▶ _Tasks to perform_:
1. Translate into Spanish the following sentence from the luminaire evaluation text below: "The light distribution is relatively uniform but does not reach high levels of brightness compared to the other luminaires."
2. Write the next part of the luminaire evaluation text below, picking up after its final sentence.

The melanopic illuminance value on the corneal plane is calculated from the Ev values. It can be observed that the melanopic values follow the same trend as the photopic Ev values, as they are proportional, and their value will depend on the type of luminaire chosen. The key differences lie in the impact each LED has on biological stimulation, with the cool LED being more effective due to its higher MAF of 0.905, compared to the warm LED, which results in lower melanopic values, MAF = 0.336. The joint evaluation of photopic and melanopic values highlights the importance of selecting luminaires that provide an appropriate balance between both types of lighting.

4.1. Luminaire 1

The illuminance distribution throughout the room is highly uniform, with an Eh of 1397 lx, reaching a uniformity value of 0.58 (Figure 4). This value is very close to 0.6, which is the uniformity level established by the regulations for a study environment [4].
The results obtained for Ev using Luminaire 1 are shown in Figure 4; it provides low Ev, with values ranging between approximately 300 and 400 lx. The light distribution is relatively uniform but does not reach high levels of brightness compared to the other luminaires. A well-balanced Ev/Eh ratio ensures that vertical surfaces are not excessively dark compared to horizontal ones, contributing to a more harmonized lighting design, with a mean value of 0.253. The mEDI follows a similar pattern when using a cool LED, indicating that this luminaire does not significantly enhance circadian stimulation. With a warm LED, the mEDI values drop considerably, ranging between 110 and 150 lx, making it the least effective option for spaces requiring high melanopic stimulation.

4.2. Luminaire 2

The illuminance values on the work plane and uniformity are similar to those found with Luminaire 1; as shown in Figure 4, the Eh reaches 1252 lx, with limited uniformity of 0.56. This luminaire offers significantly higher Ev, reaching values between 500 and 580 lx. The distribution is well-balanced, providing strong and consistent illumination across the evaluated space. When paired with a cool LED, mEDI values closely match Ev, confirming its strong impact on circadian lighting. The use of a warm LED reduces mEDI to around 180–220 lx, which still provides better melanopic stimulation than Luminaire 1 but remains notably lower than with a cool LED. This luminaire presents a good compromise between general lighting and circadian effectiveness.

(Structure-from-motion records)
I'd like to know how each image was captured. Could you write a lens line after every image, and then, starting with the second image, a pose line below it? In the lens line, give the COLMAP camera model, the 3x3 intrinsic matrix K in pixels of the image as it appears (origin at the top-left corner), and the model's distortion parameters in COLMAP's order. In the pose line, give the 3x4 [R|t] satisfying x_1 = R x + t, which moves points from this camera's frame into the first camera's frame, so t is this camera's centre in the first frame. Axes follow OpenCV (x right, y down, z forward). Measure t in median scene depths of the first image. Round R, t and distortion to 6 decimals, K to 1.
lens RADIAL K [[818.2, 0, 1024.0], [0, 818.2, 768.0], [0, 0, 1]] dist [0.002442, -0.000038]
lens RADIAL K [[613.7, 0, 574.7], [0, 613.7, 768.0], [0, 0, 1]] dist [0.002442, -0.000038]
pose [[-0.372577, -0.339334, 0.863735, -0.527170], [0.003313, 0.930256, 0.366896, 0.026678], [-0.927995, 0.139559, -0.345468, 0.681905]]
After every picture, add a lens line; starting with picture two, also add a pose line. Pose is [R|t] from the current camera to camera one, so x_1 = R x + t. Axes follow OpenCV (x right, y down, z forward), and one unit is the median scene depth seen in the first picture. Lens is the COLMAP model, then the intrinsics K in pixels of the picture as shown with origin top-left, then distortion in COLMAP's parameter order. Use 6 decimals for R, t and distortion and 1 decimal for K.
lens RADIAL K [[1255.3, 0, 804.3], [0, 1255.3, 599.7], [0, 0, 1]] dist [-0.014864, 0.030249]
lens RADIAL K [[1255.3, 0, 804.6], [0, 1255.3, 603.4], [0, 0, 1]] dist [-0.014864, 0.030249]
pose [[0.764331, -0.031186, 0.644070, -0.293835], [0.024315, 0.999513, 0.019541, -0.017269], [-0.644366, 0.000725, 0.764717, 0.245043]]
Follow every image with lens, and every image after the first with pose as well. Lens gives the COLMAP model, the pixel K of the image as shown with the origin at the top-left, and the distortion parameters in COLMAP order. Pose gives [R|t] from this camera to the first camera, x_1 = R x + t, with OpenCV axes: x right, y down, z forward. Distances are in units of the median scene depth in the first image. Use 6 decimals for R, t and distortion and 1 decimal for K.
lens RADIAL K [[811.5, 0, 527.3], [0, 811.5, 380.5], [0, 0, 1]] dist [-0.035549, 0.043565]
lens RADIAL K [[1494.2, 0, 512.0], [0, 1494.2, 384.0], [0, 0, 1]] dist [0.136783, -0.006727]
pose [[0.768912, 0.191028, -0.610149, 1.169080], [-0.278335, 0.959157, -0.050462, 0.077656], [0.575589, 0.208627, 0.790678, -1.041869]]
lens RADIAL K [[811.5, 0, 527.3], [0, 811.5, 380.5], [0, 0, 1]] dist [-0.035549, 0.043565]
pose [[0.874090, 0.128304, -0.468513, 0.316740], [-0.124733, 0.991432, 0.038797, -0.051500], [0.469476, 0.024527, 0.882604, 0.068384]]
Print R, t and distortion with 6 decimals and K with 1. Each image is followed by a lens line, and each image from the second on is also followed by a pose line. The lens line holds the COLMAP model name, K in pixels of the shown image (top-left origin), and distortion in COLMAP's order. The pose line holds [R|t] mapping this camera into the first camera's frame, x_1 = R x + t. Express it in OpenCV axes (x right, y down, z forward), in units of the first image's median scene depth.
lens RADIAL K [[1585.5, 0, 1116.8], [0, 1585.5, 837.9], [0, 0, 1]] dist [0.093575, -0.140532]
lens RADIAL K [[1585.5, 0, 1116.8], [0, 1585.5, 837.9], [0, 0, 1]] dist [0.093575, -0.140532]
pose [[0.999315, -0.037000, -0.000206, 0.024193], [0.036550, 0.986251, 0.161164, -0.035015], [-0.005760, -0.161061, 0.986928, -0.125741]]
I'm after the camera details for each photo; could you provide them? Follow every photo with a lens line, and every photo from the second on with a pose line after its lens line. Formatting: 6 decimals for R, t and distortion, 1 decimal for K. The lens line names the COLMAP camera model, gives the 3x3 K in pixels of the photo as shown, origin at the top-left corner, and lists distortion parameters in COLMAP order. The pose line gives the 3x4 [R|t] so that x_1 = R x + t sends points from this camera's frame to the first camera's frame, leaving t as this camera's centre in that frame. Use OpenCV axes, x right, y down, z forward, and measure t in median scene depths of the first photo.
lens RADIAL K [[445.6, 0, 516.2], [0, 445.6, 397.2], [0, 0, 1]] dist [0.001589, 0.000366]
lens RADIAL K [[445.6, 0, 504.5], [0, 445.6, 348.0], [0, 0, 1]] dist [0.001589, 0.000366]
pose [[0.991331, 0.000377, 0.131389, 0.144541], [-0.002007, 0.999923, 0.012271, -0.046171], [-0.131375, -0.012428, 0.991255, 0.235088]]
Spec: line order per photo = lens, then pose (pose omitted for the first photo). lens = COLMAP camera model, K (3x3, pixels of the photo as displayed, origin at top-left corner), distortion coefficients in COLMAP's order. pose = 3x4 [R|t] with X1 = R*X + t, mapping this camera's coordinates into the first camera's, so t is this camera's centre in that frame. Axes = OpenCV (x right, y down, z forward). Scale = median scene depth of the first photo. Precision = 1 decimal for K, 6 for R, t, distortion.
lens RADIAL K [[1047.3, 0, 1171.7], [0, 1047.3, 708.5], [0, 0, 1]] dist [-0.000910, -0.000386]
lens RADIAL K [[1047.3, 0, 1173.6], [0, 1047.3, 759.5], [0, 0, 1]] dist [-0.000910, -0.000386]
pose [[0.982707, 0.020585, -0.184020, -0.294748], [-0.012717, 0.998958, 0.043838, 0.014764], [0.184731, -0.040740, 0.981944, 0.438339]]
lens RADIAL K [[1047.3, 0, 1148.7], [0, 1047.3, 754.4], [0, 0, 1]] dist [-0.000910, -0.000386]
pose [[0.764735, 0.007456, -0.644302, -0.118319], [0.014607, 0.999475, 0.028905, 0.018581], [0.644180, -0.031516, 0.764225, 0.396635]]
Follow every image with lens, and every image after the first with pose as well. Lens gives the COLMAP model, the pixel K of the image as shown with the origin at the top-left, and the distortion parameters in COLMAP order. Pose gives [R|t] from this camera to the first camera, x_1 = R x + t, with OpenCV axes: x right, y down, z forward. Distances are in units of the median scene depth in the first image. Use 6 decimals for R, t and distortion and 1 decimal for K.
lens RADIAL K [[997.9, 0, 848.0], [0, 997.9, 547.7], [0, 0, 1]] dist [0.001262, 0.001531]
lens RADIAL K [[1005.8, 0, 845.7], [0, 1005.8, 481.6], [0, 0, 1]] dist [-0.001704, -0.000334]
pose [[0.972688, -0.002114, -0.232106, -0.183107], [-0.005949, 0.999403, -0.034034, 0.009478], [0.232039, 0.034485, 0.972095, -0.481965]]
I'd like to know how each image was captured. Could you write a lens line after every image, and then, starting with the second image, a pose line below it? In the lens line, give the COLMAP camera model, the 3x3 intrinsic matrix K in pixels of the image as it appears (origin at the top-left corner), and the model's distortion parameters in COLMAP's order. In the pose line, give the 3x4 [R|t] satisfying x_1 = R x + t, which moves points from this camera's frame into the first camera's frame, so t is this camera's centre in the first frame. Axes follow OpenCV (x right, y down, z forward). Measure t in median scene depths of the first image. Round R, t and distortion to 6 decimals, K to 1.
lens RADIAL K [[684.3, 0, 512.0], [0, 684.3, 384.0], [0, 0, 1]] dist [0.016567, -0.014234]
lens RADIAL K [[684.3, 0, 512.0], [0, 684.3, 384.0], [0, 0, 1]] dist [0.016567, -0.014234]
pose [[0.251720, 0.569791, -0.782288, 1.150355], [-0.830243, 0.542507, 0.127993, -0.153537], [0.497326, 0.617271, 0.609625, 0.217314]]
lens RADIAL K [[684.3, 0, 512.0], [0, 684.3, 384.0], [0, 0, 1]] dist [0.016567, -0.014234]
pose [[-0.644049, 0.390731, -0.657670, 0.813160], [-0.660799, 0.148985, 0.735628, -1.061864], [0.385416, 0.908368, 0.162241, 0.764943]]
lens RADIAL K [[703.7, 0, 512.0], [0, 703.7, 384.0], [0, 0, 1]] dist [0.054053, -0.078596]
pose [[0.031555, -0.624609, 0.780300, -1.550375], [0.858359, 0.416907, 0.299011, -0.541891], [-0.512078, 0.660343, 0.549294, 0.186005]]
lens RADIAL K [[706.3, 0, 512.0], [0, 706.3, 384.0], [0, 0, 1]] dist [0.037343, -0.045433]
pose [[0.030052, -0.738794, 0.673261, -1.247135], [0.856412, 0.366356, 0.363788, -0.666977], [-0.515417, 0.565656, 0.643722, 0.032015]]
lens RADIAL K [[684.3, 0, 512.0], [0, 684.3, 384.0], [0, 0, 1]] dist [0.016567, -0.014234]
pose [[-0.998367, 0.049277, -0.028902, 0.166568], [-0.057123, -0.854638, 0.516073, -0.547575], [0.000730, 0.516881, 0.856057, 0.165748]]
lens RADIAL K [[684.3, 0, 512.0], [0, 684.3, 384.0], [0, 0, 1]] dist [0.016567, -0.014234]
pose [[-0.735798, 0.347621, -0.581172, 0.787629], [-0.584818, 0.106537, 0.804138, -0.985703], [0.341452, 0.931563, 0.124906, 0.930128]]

▶ _Expected responses_:
1. La distribución de la luz es relativamente uniforme, pero no alcanza niveles altos de luminosidad en comparación con las demás luminarias.

2.
4.3. Luminaire 3

For the results obtained with Luminaire 3, the Eh reaches 1021 lx, with the best uniformity, 0.60. This contrasts with the mean Ev value, 549 lx, observed with Luminaire 3 vs. Luminaire 1, which was approximately 200 lx lower. Luminaire 3 performs similarly to Luminaire 2 but with slightly higher Ev values in some areas, ranging from 530 to 590 lx. It also provides a more uniform light distribution, making it an effective solution for spaces requiring consistent illumination. The mEDI values with a cool LED are the highest among all luminaires, reaching up to 590 lx, making it the most suitable choice for environments where circadian stimulation is a priority. When using a warm LED, mEDI values are comparable to those of Luminaire 2, ranging between 180 and 220 lx, maintaining a moderate level of melanopic response.
In the classroom context, effective lighting design ensures sufficient Ev for academic tasks while also supporting user well-being. The mean Ev values for Luminaires 1, 2, and 3 are 353, 537, and 549 lx, respectively, highlighting the differences in illumination levels. Among them, Luminaire 1 is the least effective in both general and melanopic illumination, making it less suitable for spaces requiring high brightness or circadian stimulation. In contrast, Luminaire 2 strikes a balance between good vertical illuminance and mEDI, offering a viable solution for classrooms and workspaces. Luminaire 3 provides the highest illuminance and melanopic stimulation while maintaining a uniform light distribution, making it the best option for environments that require both visual comfort and a strong circadian impact.
As shown in Figure 4 and Figure 5, the cool LED provides a melanopic illuminance mEDI almost equal to the photopic illuminance, with mean values of 353, 537, and 549 lx for Luminaires 1, 2, and 3, respectively. The observed similarity between mean Ev and mEDI values when using the 6500 K LED is attributable to its high melanopic action, which is characteristic of daylight-spectrum sources and results in closely aligned average vertical and melanopic illuminance values. This confirms that the SPD of the cool LED strongly supports circadian stimulation. However, the warm LED results in much lower mEDI values, with mean levels of 131, 199, and 204 lx for Luminaires 1, 2, and 3, respectively. This significant reduction is due to the warm LED’s lower MAF, limiting its effectiveness for biological regulation.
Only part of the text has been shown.